Press Release: IMF Approves Third Annual ESAF Loan for Lao People's Democratic Republic
May 8, 1996
The International Monetary Fund (IMF) today approved the third annual loan under the enhanced structural adjustment facility (ESAF)1 for the Lao People's Democratic Republic in an amount equivalent to SDR 11.73 million (about $17 million) to support the Government's economic reforms in 1996. The loan is available in two equal semiannual installments; the first of which is due in mid-May.
The Lao P.D.R. is transforming itself from a centrally planned to a market-oriented economy via a medium-term program aimed at strengthening macroeconomic stability while putting in place a wide range of structural measures to improve the efficiency of the domestic economy and to open it up through trade and tariff reform.
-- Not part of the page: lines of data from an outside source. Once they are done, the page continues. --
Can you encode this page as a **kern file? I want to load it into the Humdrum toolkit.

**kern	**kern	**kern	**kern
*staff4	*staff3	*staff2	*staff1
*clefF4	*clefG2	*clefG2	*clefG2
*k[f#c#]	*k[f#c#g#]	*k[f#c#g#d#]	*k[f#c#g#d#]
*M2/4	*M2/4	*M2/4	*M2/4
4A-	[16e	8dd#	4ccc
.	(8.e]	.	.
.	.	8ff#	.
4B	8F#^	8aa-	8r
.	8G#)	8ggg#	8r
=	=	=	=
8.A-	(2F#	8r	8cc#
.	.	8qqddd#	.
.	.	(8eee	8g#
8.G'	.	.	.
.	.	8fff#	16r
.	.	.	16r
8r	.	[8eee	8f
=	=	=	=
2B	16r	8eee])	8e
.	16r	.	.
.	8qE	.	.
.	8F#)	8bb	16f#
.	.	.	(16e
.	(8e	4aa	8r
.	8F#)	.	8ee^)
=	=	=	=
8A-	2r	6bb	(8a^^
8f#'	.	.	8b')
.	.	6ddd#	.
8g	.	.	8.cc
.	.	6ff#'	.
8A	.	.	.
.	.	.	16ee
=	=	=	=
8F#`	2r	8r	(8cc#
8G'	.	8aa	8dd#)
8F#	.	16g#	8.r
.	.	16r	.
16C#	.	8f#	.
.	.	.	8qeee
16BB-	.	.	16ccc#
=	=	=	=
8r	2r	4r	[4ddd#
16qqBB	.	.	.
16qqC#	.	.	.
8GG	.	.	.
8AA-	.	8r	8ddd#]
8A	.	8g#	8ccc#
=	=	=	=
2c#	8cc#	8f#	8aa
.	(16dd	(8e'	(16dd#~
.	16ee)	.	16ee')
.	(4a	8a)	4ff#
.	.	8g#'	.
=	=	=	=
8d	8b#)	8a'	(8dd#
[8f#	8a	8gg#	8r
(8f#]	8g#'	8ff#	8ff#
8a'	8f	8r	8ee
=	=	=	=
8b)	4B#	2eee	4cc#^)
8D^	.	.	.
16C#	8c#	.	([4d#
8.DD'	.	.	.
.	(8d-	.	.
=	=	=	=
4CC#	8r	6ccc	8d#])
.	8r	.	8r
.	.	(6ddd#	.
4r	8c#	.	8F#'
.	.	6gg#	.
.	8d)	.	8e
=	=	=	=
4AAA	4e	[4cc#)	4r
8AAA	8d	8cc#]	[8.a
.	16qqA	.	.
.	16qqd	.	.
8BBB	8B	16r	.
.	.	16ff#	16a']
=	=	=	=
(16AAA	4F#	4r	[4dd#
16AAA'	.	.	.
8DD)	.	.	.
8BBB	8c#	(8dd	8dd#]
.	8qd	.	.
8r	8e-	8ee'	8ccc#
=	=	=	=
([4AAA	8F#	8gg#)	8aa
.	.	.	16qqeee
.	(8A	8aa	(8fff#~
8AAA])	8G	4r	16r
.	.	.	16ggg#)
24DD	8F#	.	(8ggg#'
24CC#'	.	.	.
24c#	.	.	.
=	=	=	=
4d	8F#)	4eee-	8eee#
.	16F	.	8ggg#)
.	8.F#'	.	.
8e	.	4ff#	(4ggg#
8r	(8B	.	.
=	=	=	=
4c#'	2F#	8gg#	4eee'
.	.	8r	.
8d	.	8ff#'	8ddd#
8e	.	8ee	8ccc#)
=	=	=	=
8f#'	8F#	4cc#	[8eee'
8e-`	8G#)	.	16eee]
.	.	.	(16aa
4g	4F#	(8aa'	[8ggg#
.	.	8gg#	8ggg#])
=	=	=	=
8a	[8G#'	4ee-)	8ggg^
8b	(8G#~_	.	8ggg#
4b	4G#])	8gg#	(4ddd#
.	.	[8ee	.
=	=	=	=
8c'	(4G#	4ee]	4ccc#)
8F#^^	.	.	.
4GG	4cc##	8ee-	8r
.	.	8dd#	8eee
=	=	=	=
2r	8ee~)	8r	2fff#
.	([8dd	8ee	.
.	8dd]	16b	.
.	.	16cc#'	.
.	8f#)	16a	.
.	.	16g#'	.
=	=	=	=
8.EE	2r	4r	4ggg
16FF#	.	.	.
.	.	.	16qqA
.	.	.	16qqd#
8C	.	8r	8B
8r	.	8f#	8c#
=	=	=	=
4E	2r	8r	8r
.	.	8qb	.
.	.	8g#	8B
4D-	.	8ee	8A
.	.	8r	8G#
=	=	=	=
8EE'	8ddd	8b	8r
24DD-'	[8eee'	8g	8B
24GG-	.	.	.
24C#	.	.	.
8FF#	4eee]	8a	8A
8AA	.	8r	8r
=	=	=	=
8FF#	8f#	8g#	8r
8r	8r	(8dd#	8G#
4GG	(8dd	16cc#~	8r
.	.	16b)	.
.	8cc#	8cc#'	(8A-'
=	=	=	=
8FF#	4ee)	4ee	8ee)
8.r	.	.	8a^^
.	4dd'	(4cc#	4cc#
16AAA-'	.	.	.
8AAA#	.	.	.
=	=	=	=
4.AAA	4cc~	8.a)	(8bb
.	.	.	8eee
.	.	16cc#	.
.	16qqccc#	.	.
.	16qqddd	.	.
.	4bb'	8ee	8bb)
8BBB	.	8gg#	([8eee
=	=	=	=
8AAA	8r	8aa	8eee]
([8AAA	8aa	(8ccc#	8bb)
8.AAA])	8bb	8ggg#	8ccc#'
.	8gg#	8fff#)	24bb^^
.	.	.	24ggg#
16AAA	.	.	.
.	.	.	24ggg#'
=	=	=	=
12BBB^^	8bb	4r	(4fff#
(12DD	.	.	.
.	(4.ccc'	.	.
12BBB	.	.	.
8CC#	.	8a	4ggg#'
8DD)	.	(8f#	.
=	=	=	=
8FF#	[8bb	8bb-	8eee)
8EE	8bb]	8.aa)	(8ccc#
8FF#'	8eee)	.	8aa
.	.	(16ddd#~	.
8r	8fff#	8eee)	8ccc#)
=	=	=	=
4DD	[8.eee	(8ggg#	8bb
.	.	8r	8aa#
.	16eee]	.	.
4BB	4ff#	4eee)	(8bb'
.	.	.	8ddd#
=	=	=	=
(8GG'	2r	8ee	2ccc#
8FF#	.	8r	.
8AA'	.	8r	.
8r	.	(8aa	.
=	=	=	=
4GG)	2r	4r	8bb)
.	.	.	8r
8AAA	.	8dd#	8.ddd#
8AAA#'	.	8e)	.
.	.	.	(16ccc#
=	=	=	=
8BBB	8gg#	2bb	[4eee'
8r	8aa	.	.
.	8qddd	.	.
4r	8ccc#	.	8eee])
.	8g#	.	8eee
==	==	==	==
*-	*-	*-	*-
These adjustment efforts have been supported by the IMF since 1989, and, as a result, the Lao P.D.R. has experienced a strong expansion of private investment and rapid export growth.
Loose monetary conditions in late 1994 and early 1995, however, contributed to a period of sharply rising prices, exchange restrictions, and a weakened exchange rate. From mid-1995, the authorities tightened fiscal and monetary policies. These measures brought inflation back under control and stabilized the exchange rate, which in turn led to a subsequent elimination of exchange restrictions.
The 1996 Program
The focus of the 1996 program is to maintain macroeconomic stability through enhanced fiscal discipline and tight monetary policy. The macroeconomic objectives include maintaining real GDP growth at about 7.5 percent, reducing inflation to about 7.5 percent by end of the period, containing the external current account deficit (excluding grants) to below 14 percent of GDP, and increasing reserves to the equivalent of three months of imports by the end of the year.
To achieve these objectives, the authorities plan to continue to pursue tight fiscal and monetary policies to ensure that inflation substantially decreases, and the exchange rate stabilizes. Fiscal targets for the year include an overall deficit (before grants) of 9.5 percent of GDP. Revenue is set to remain constant at 12.5 percent of GDP as a result of tighter surveillance of customs revenues, increased excise duties on cigarettes and alcohol, and adoption of a market-based exchange rate for tax valuation purposes. Current expenditure will be restrained through tight control over the wage bill and spending on material and supplies. At the same time, the implementation of a public expenditure review will assist the Government in better determining the country's expenditure needs, avoiding projects with little social or economic return, and identifying institutional constraints in the budgetary and planning process. On the monetary side, the authorities aim at containing broad money growth to 23 percent during 1996 through a combination of direct and indirect instruments.
After privatizing about 90 percent of public enterprises, the Government has retained 32 strategic enterprises in the public sector, but will operate them on a commercial basis. The remaining enterprises will be privatized by end-1997. A reform of the civil service will focus on retraining and reallocating staff and applying competitive entrance procedures. The management, accounting, and credit practices of state-owned banks will also be strengthened. Beginning in 1996, external audits of all commercial banks will be conducted annually by independent auditors, and, as part of the efforts to strengthen bank supervision, a set of prudential guidelines will be promulgated in the course of 1996.
The authorities also intend to accelerate the strengthening of the legal framework to support the ongoing structural changes in the economy. Priorities for 1996 will be to facilitate the development of a sound financial system, including legislation on negotiable instruments. The framework will also define legal rights to land use, establish parcel boundaries, and provide registration titles through a land titling project.
Addressing Social Issues
The Government intends to encourage a broad geographic base for economic activity so that the benefits will be reaped by all regions of the country. These efforts would be supplemented by the improved provision of essential social and economic infrastructure to enable the poor to strengthen their earning potential. In particular, the public investment program would, in line with available resources, accord greater emphasis to strengthening social services and human resource development.
The Challenge Ahead
Prospects are good for continued growth in the Lao P.D.R. in 1996, with a recovery in its rice production and a buoyant private sector. However, containing demand pressures and accelerating structural reforms will constitute the main challenges facing the authorities.
The Lao P.D.R. joined the IMF on July 5, 1961, and its quota2 is SDR 39.1 million (about $57 million). Its outstanding use of IMF credit currently totals SDR 42 million (about $61 million).
Sources: Lao P.D.R. authorities; and IMF staff estimates.
1. The ESAF (enhanced structural adjustment facility) is a concessional IMF facility for assisting eligible members that are undertaking reform programs to strengthen their balance of payments and improve their growth prospects. ESAF loans carry an interest rate of 0.5 percent and are repayable over 10 years, with a 5-1/2-year grace period.
2. A member's quota in the IMF determines, in particular, the amount of its subscription, its voting weight, its access to IMF financing, and its allocation of SDRs.